---------- WORKING DATA ----------
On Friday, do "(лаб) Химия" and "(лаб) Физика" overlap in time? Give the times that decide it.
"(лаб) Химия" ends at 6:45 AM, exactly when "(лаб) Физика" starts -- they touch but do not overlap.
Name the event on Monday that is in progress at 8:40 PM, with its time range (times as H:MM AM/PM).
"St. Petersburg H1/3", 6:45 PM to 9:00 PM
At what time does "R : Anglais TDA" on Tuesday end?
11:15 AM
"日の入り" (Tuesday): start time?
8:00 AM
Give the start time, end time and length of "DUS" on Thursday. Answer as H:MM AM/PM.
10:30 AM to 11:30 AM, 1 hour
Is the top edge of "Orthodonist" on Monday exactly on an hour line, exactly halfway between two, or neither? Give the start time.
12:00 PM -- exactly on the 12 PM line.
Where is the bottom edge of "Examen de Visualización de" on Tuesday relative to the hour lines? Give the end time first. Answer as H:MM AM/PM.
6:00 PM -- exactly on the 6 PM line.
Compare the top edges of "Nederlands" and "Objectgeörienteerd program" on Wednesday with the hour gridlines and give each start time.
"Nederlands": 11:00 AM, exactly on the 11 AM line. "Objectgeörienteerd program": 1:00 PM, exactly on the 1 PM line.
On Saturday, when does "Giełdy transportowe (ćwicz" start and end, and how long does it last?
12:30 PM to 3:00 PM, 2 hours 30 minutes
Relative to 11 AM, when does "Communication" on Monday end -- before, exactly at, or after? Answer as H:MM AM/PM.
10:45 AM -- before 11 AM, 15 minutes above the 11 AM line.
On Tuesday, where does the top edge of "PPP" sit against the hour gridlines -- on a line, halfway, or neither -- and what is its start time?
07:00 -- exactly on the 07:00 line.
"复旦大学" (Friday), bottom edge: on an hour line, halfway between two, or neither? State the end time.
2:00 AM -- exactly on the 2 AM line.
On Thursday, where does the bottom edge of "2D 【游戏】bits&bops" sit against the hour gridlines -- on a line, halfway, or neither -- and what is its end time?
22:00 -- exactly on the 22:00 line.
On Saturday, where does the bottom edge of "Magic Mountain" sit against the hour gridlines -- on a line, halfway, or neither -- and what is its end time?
----------
Write out all of the material above again, replacing every "gridlines" with "grid lines" and leaving everything else unchanged.

On Friday, do "(лаб) Химия" and "(лаб) Физика" overlap in time? Give the times that decide it.
"(лаб) Химия" ends at 6:45 AM, exactly when "(лаб) Физика" starts -- they touch but do not overlap.
Name the event on Monday that is in progress at 8:40 PM, with its time range (times as H:MM AM/PM).
"St. Petersburg H1/3", 6:45 PM to 9:00 PM
At what time does "R : Anglais TDA" on Tuesday end?
11:15 AM
"日の入り" (Tuesday): start time?
8:00 AM
Give the start time, end time and length of "DUS" on Thursday. Answer as H:MM AM/PM.
10:30 AM to 11:30 AM, 1 hour
Is the top edge of "Orthodonist" on Monday exactly on an hour line, exactly halfway between two, or neither? Give the start time.
12:00 PM -- exactly on the 12 PM line.
Where is the bottom edge of "Examen de Visualización de" on Tuesday relative to the hour lines? Give the end time first. Answer as H:MM AM/PM.
6:00 PM -- exactly on the 6 PM line.
Compare the top edges of "Nederlands" and "Objectgeörienteerd program" on Wednesday with the hour grid lines and give each start time.
"Nederlands": 11:00 AM, exactly on the 11 AM line. "Objectgeörienteerd program": 1:00 PM, exactly on the 1 PM line.
On Saturday, when does "Giełdy transportowe (ćwicz" start and end, and how long does it last?
12:30 PM to 3:00 PM, 2 hours 30 minutes
Relative to 11 AM, when does "Communication" on Monday end -- before, exactly at, or after? Answer as H:MM AM/PM.
10:45 AM -- before 11 AM, 15 minutes above the 11 AM line.
On Tuesday, where does the top edge of "PPP" sit against the hour grid lines -- on a line, halfway, or neither -- and what is its start time?
07:00 -- exactly on the 07:00 line.
"复旦大学" (Friday), bottom edge: on an hour line, halfway between two, or neither? State the end time.
2:00 AM -- exactly on the 2 AM line.
On Thursday, where does the bottom edge of "2D 【游戏】bits&bops" sit against the hour grid lines -- on a line, halfway, or neither -- and what is its end time?
22:00 -- exactly on the 22:00 line.
On Saturday, where does the bottom edge of "Magic Mountain" sit against the hour grid lines -- on a line, halfway, or neither -- and what is its end time?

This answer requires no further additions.